The Christmas Tree resembles that of the plant we use to decorate to spread holiday cheer. Another similar unit is the wellhead, and the two types of systems are often used interchangeably. Some people might even classify the parts as Well head christmas trees. However, there are key differences between these two units, especially regarding drilling operations.
What is a Christmas Tree?
Christmas trees are useful for a number of different operations. It can assist in producing wells, in the injection of alcohols, oils, or chemicals, and it can also aid in solving certain production problems. There are also some certain scenarios wherein a tree is useful for controlling the injection of water or gas on a producing or non-producing well. Using a tree to control the injection of water or gas can help in sustaining the cost-effective manufacturing volumes of gas from different wells in a particular area or field.

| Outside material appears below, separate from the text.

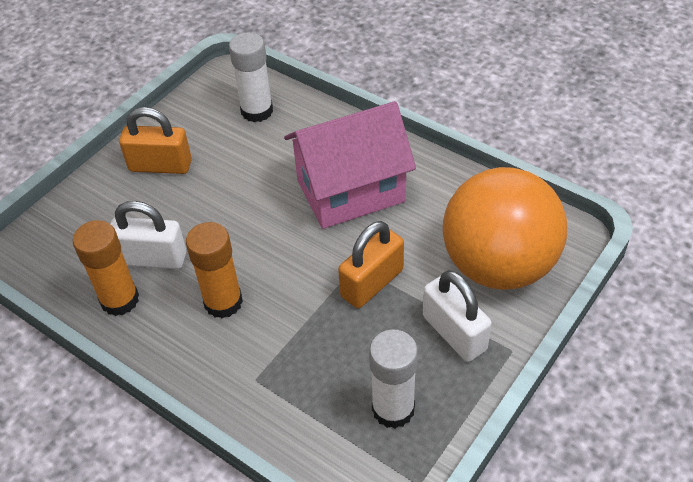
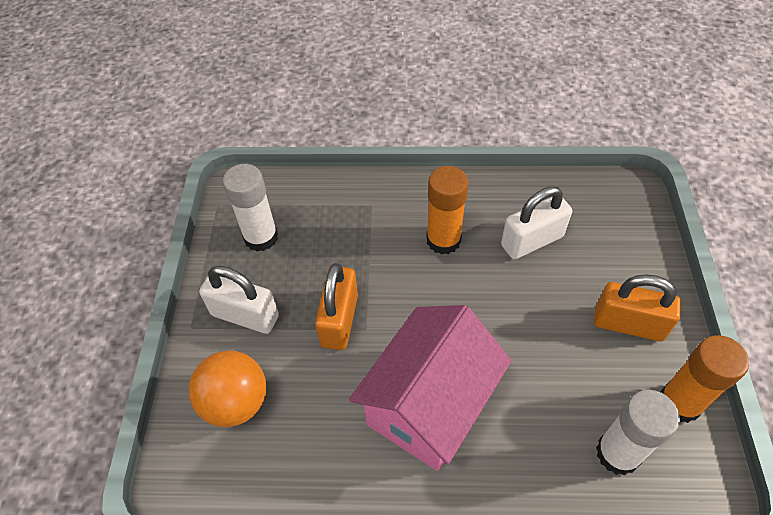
camera: 145 degrees right, 5 degrees up
(120, 300) = (518, 201): orange glue stick -> orange glue stick (679, 403)
(160, 166) = (628, 324): orange padlock -> orange padlock turned 45 degrees clockwise
(498, 265) = (236, 402): orange ball -> orange ball, size x0.58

What’s the Difference Between a Christmas Tree and a Wellhead?
People who are new to the oil and gas sector may find Christmas trees and wellheads to be confusing. Bear in mind that both units aren’t the same as these are separate pieces of equipment. The wellhead is a part used in conjunction with a Christmas tree during drilling operations. However, there are times when a tree isn’t required because there’s no requirement of containing the pressure.
What are the Parts of a Christmas Tree?
Christmas trees are separated into different parts. First, let’s take a look at the two lower valves of the tree, and these elements are the upper and lower master valves. The lower master valve is generally manually-operated. On the other hand, the upper master valve is most often hydraulically-activated. Aside from the two master valves, another area of the Christmas tree holds the hydraulic tree wing valves, and these are usually found to have a failsafe closing mechanism. In other words, they require an active hydraulic pressure for them to remain open. There are also other parts of the Christmas tree worth mentioning, such as the flow wing valve, the kill wing valve, the swab valve, and the choke.
We hope that this short guide assisted you in learning and understanding the difference between the wellhead and the Christmas tree.